Marissa Bracke is a Can-Do-Ologist, helping solopreneurs get back to the work they love by handling the tasks they don’t. She spends her free time collaging, ruminating about ordinary subjects with extraordinary acquaintances, and frolicking with her two dogs. Enjoy!

Remember when you were a kid, and “getting mail” was really exciting?

Maybe it was a card from your grandmother, a letter from a pen-pal, or even the Publishers Clearinghouse sweepstakes envelope (am I the only one who used to play with the little magazine stamps as “stickers”?). Back in they day, getting mail was fun and kind of exciting. Of course, we got less of it, and we usually didn’t have to worry about things like “filing” or “paying” or “sorting.”

Nowadays, getting mail usually means bills (ugh), junk mail (double ugh), or magazines (fun, but potential clutter). While most of our everyday communication takes place on the phone or online, snail mail is still a presence in our lives… and on our countertops or desktops!

Here’s what I do for snail mail

What works well for me:

Most junk never crosses the threshold into my house.

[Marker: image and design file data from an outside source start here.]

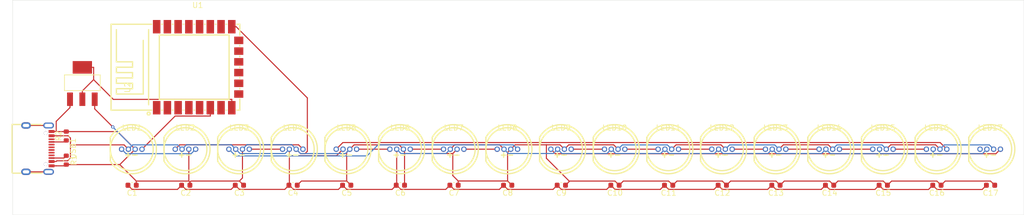
<source format=kicad_pcb>
(kicad_pcb
	(version 20240108)
	(generator "pcbnew")
	(generator_version "8.0")
	(general
		(thickness 1.6)
		(legacy_teardrops no)
	)
	(paper "A4")
	(layers
		(0 "F.Cu" signal)
		(31 "B.Cu" signal)
		(32 "B.Adhes" user "B.Adhesive")
		(33 "F.Adhes" user "F.Adhesive")
		(34 "B.Paste" user)
		(35 "F.Paste" user)
		(36 "B.SilkS" user "B.Silkscreen")
		(37 "F.SilkS" user "F.Silkscreen")
		(38 "B.Mask" user)
		(39 "F.Mask" user)
		(40 "Dwgs.User" user "User.Drawings")
		(41 "Cmts.User" user "User.Comments")
		(42 "Eco1.User" user "User.Eco1")
		(43 "Eco2.User" user "User.Eco2")
		(44 "Edge.Cuts" user)
		(45 "Margin" user)
		(46 "B.CrtYd" user "B.Courtyard")
		(47 "F.CrtYd" user "F.Courtyard")
		(48 "B.Fab" user)
		(49 "F.Fab" user)
		(50 "User.1" user)
		(51 "User.2" user)
		(52 "User.3" user)
		(53 "User.4" user)
		(54 "User.5" user)
		(55 "User.6" user)
		(56 "User.7" user)
		(57 "User.8" user)
		(58 "User.9" user)
	)
	(setup
		(pad_to_mask_clearance 0)
		(allow_soldermask_bridges_in_footprints no)
		(pcbplotparams
			(layerselection 0x00010fc_ffffffff)
			(plot_on_all_layers_selection 0x0000000_00000000)
			(disableapertmacros no)
			(usegerberextensions no)
			(usegerberattributes yes)
			(usegerberadvancedattributes yes)
			(creategerberjobfile yes)
			(dashed_line_dash_ratio 12.000000)
			(dashed_line_gap_ratio 3.000000)
			(svgprecision 4)
			(plotframeref no)
			(viasonmask no)
			(mode 1)
			(useauxorigin no)
			(hpglpennumber 1)
			(hpglpenspeed 20)
			(hpglpendiameter 15.000000)
			(pdf_front_fp_property_popups yes)
			(pdf_back_fp_property_popups yes)
			(dxfpolygonmode yes)
			(dxfimperialunits yes)
			(dxfusepcbnewfont yes)
			(psnegative no)
			(psa4output no)
			(plotreference yes)
			(plotvalue yes)
			(plotfptext yes)
			(plotinvisibletext no)
			(sketchpadsonfab no)
			(subtractmaskfromsilk no)
			(outputformat 1)
			(mirror no)
			(drillshape 1)
			(scaleselection 1)
			(outputdirectory "")
		)
	)
	(net 0 "")
	(net 1 "GND")
	(net 2 "+5V")
	(net 3 "Net-(LED1-DIN)")
	(net 4 "Net-(LED1-DOUT)")
	(net 5 "Net-(LED2-DOUT)")
	(net 6 "Net-(LED3-DIN)")
	(net 7 "Net-(LED3-DOUT)")
	(net 8 "Net-(LED16-DIN)")
	(net 9 "Net-(LED5-DIN)")
	(net 10 "Net-(LED6-DIN)")
	(net 11 "Net-(LED7-DIN)")
	(net 12 "Net-(LED10-DOUT)")
	(net 13 "Net-(LED17-DIN)")
	(net 14 "Net-(LED10-DIN)")
	(net 15 "Net-(LED11-DIN)")
	(net 16 "Net-(LED12-DIN)")
	(net 17 "Net-(LED13-DIN)")
	(net 18 "Net-(LED14-DIN)")
	(net 19 "Net-(LED15-DIN)")
	(net 20 "unconnected-(LED17-DOUT-Pad1)")
	(net 21 "Net-(USB1-CC2)")
	(net 22 "Net-(USB1-CC1)")
	(net 23 "unconnected-(U1-TXD0-Pad16)")
	(net 24 "unconnected-(U1-GPIO15-Pad10)")
	(net 25 "unconnected-(U1-EN-Pad3)")
	(net 26 "Net-(U1-VCC)")
	(net 27 "unconnected-(U1-GPIO0-Pad12)")
	(net 28 "unconnected-(U1-GPIO16-Pad4)")
	(net 29 "unconnected-(U1-ADC-Pad2)")
	(net 30 "unconnected-(U1-MISO-Pad18)")
	(net 31 "unconnected-(U1-RXD0-Pad15)")
	(net 32 "unconnected-(U1-GPIO5-Pad14)")
	(net 33 "unconnected-(U1-SCLK-Pad22)")
	(net 34 "unconnected-(U1-GPIO14-Pad5)")
	(net 35 "unconnected-(U1-RST-Pad1)")
	(net 36 "unconnected-(U1-GPIO13-Pad7)")
	(net 37 "unconnected-(U1-MOSI-Pad21)")
	(net 38 "unconnected-(U1-CS0-Pad17)")
	(net 39 "unconnected-(U1-GPIO4-Pad13)")
	(net 40 "unconnected-(U1-GPIO2-Pad11)")
	(net 41 "unconnected-(U1-GPIO9-Pad19)")
	(net 42 "unconnected-(U1-GPIO10-Pad20)")
	(net 43 "unconnected-(USB1-DP1-Pad6)")
	(net 44 "unconnected-(USB1-SBU2-Pad3)")
	(net 45 "unconnected-(USB1-SBU1-Pad9)")
	(net 46 "unconnected-(USB1-DN1-Pad7)")
	(net 47 "unconnected-(USB1-DP2-Pad8)")
	(net 48 "unconnected-(USB1-SHELL-Pad14)")
	(net 49 "unconnected-(USB1-SHELL-Pad13)")
	(net 50 "unconnected-(USB1-DN2-Pad5)")
	(footprint "Capacitor_SMD:C_0603_1608Metric" (layer "F.Cu") (at 121.775 61 180))
	(footprint "easyeda2kicad:LED-TH_WS2812D-F8" (layer "F.Cu") (at 101.715 54.2838))
	(footprint "easyeda2kicad:LED-TH_WS2812D-F8" (layer "F.Cu") (at 241.715 54.2838))
	(footprint "easyeda2kicad:LED-TH_WS2812D-F8" (layer "F.Cu") (at 141.715 54.2838))
	(footprint "Capacitor_SMD:C_0603_1608Metric" (layer "F.Cu") (at 211.775 61 180))
	(footprint "easyeda2kicad:LED-TH_WS2812D-F8" (layer "F.Cu") (at 221.715 54.2838))
	(footprint "easyeda2kicad:LED-TH_WS2812D-F8" (layer "F.Cu") (at 191.715 54.2838))
	(footprint "Capacitor_SMD:C_0603_1608Metric" (layer "F.Cu") (at 141.775 61 180))
	(footprint "Capacitor_SMD:C_0603_1608Metric" (layer "F.Cu") (at 221.775 61 180))
	(footprint "Capacitor_SMD:C_0603_1608Metric" (layer "F.Cu") (at 181.775 61 180))
	(footprint "easyeda2kicad:LED-TH_WS2812D-F8" (layer "F.Cu") (at 171.715 54.2838))
	(footprint "easyeda2kicad:LED-TH_WS2812D-F8" (layer "F.Cu") (at 211.715 54.2838))
	(footprint "Capacitor_SMD:C_0603_1608Metric" (layer "F.Cu") (at 241.775 61 180))
	(footprint "Capacitor_SMD:C_0603_1608Metric" (layer "F.Cu") (at 91.775 61 180))
	(footprint "Capacitor_SMD:C_0603_1608Metric" (layer "F.Cu") (at 111.775 61 180))
	(footprint "Resistor_SMD:R_0603_1608Metric" (layer "F.Cu") (at 69.5 51.825 90))
	(footprint "easyeda2kicad:LED-TH_WS2812D-F8" (layer "F.Cu") (at 91.715 54.2838))
	(footprint "easyeda2kicad:LED-TH_WS2812D-F8" (layer "F.Cu") (at 131.715 54.2838))
	(footprint "Capacitor_SMD:C_0603_1608Metric" (layer "F.Cu") (at 171.775 61 180))
	(footprint "easyeda2kicad:LED-TH_WS2812D-F8" (layer "F.Cu") (at 81.715 54.2838))
	(footprint "easyeda2kicad:WIFIM-SMD_ESP-12F-ESP8266MOD" (layer "F.Cu") (at 94 39))
	(footprint "easyeda2kicad:LED-TH_WS2812D-F8" (layer "F.Cu") (at 161.715 54.2838))
	(footprint "Capacitor_SMD:C_0603_1608Metric" (layer "F.Cu") (at 81.775 61 180))
	(footprint "Capacitor_SMD:C_0603_1608Metric" (layer "F.Cu") (at 201.775 61 180))
	(footprint "easyeda2kicad:LED-TH_WS2812D-F8" (layer "F.Cu") (at 201.715 54.2838))
	(footprint "easyeda2kicad:LED-TH_WS2812D-F8" (layer "F.Cu") (at 231.715 54.2838))
	(footprint "Resistor_SMD:R_0603_1608Metric" (layer "F.Cu") (at 69.5 56.325 -90))
	(footprint "Capacitor_SMD:C_0603_1608Metric" (layer "F.Cu") (at 191.775 61 180))
	(footprint "easyeda2kicad:USB-C-SMD_TYPE-C-6PIN-2MD-073" (layer "F.Cu") (at 64.38 54.18 -90))
	(footprint "easyeda2kicad:LED-TH_WS2812D-F8" (layer "F.Cu") (at 121.715 54.2838))
	(footprint "easyeda2kicad:LED-TH_WS2812D-F8" (layer "F.Cu") (at 151.715 54.2838))
	(footprint "Capacitor_SMD:C_0603_1608Metric" (layer "F.Cu") (at 161.775 61 180))
	(footprint "easyeda2kicad:LED-TH_WS2812D-F8" (layer "F.Cu") (at 111.715 54.2838))
	(footprint "Capacitor_SMD:C_0603_1608Metric" (layer "F.Cu") (at 131.775 61 180))
	(footprint "Capacitor_SMD:C_0603_1608Metric" (layer "F.Cu") (at 231.775 61 180))
	(footprint "easyeda2kicad:SOT-223-3_L6.5-W3.4-P2.30-LS7.0-BR" (layer "F.Cu") (at 72.5 42 -90))
	(footprint "easyeda2kicad:LED-TH_WS2812D-F8" (layer "F.Cu") (at 181.715 54.2838))
	(footprint "Capacitor_SMD:C_0603_1608Metric" (layer "F.Cu") (at 101.775 61 180))
	(footprint "Capacitor_SMD:C_0603_1608Metric"
		(layer "F.Cu")
		(uuid "f816d581-093e-4505-867a-d7cd04de9b6b")
		(at 151.775 61 180)
		(descr "Capacitor SMD 0603 (1608 Metric), square (rectangular) end terminal, IPC_7351 nominal, (Body size source: IPC-SM-782 page 76, https://www.pcb-3d.com/wordpress/wp-content/uploads/ipc-sm-782a_amendment_1_and_2.pdf), generated with kicad-footprint-generator")
		(tags "capacitor")
		(property "Reference" "C8"
			(at 0 -1.43 0)
			(layer "F.SilkS")
			(uuid "89a5737e-d3ef-416d-b68e-e1ef79516788")
			(effects
				(font
					(size 1 1)
					(thickness 0.15)
				)
			)
		)
		(property "Value" "10uF"
			(at 0 1.43 0)
			(layer "F.Fab")
			(uuid "903ef685-e4d7-47aa-8ff5-cf6243db3bea")
			(effects
				(font
					(size 1 1)
					(thickness 0.15)
				)
			)
		)
		(property "Footprint" "Capacitor_SMD:C_0603_1608Metric"
			(at 0 0 180)
			(unlocked yes)
			(layer "F.Fab")
			(hide yes)
			(uuid "8f46f98d-12a0-4416-a758-2cbff2932bfe")
			(effects
				(font
					(size 1.27 1.27)
					(thickness 0.15)
				)
			)
		)
		(property "Datasheet" ""
			(at 0 0 180)
			(unlocked yes)
			(layer "F.Fab")
			(hide yes)
			(uuid "078e99b3-0014-40e3-b6be-8b8762a854ae")
			(effects
				(font
					(size 1.27 1.27)
					(thickness 0.15)
				)
			)
		)
		(property "Description" "Unpolarized capacitor"
			(at 0 0 180)
			(unlocked yes)
			(layer "F.Fab")
			(hide yes)
			(uuid "6f77f2f5-c1bc-43da-8258-91573d6e2692")
			(effects
				(font
					(size 1.27 1.27)
					(thickness 0.15)
				)
			)
		)
		(property "LCSC" "C19702"
			(at 0 0 180)
			(unlocked yes)
			(layer "F.Fab")
			(hide yes)
			(uuid "6ced715d-ebcc-4864-bd14-b3800af87f88")
			(effects
				(font
					(size 1 1)
					(thickness 0.15)
				)
			)
		)
		(property ki_fp_filters "C_*")
		(path "/f660c0c5-b97c-423f-b007-89fe1a4dba29")
		(sheetname "Root")
		(sheetfile "Binary clock.kicad_sch")
		(attr smd)
		(fp_line
			(start -0.14058 0.51)
			(end 0.14058 0.51)
			(stroke
				(width 0.12)
				(type solid)
			)
			(layer "F.SilkS")
			(uuid "6a5d9ac7-2de3-4553-a92d-331a94f52ed8")
		)
		(fp_line
			(start -0.14058 -0.51)
			(end 0.14058 -0.51)
			(stroke
				(width 0.12)
				(type solid)
			)
			(layer "F.SilkS")
			(uuid "3485e59b-d91b-497e-be5c-73f55b237558")
		)
		(fp_line
			(start 1.48 0.73)
			(end -1.48 0.73)
			(stroke
				(width 0.05)
				(type solid)
			)
			(layer "F.CrtYd")
			(uuid "ed734b6e-f959-495a-aa7c-aa60abc8f033")
		)
		(fp_line
			(start 1.48 -0.73)
			(end 1.48 0.73)
			(stroke
				(width 0.05)
				(type solid)
			)
			(laye
... [42171 chars truncated]
</source>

I keep my recycle bin near the door between my garage and house, the entrance I use when I’m coming in the house after retrieving my mail. Before I enter the house, I pause for a minute and pull out all of the flyers, pamphlets and junk mail envelopes that don’t contain private information, and I dump them directly into the recycle bin. They never come in the house.

The shreddable items (credit card offers, for example) come in the house, but go directly into the shredder. If I set them on my desk or counter (ostensibly to “shred later”) they sit there for weeks. Directly to the shredder they go!

The magazines go onto a small end table that sits near my loveseat. Once the shelf on that end table is full, I have to either recycle magazines currently on the shelf, or (if everything on the shelf is Need To Read material) the new magazines get tossed into the recycle bin with the junk mail before ever coming in the house–until some room is made on the end table shelf for new ones!

What I’m working on:

The “needs some attention” stuff is tough. The flyer for a conference I want to attend and need to register for. The bill I need write a check for and pay. The invitation I need to RSVP for (after checking my calendar and figuring out travel details).

The items that require some interim step between receiving it in the mail and disposing of it are the ones that befuddle me, and often end up being tossed in a pile on my desk where they promptly… sit. (Well, they sit *and* act as the foundation layer for additional pieces of “needs further action” snail mail that come later… so let’s not pretend that they’re completely useless.)

And then there’s the outgoing mail that I need to generate: birthday cards, thank you notes, the stuff that I want to send the “old fashioned” way rather than by email. I have the card, I have the stationery, I have the stamps… but all those separate pieces usually wind up sitting on my desk (near that nefarious pile of “needs further action” mail) rather than getting assembled and mailed.

What do YOU do with your snail mail?

What works really well for you? What are you working on?

Share your insights and ideas! Your comments on your own process are welcome. House rules: Give advice to me or others only when it’s specifically requested. This makes exploring safe and learning possible for every reader.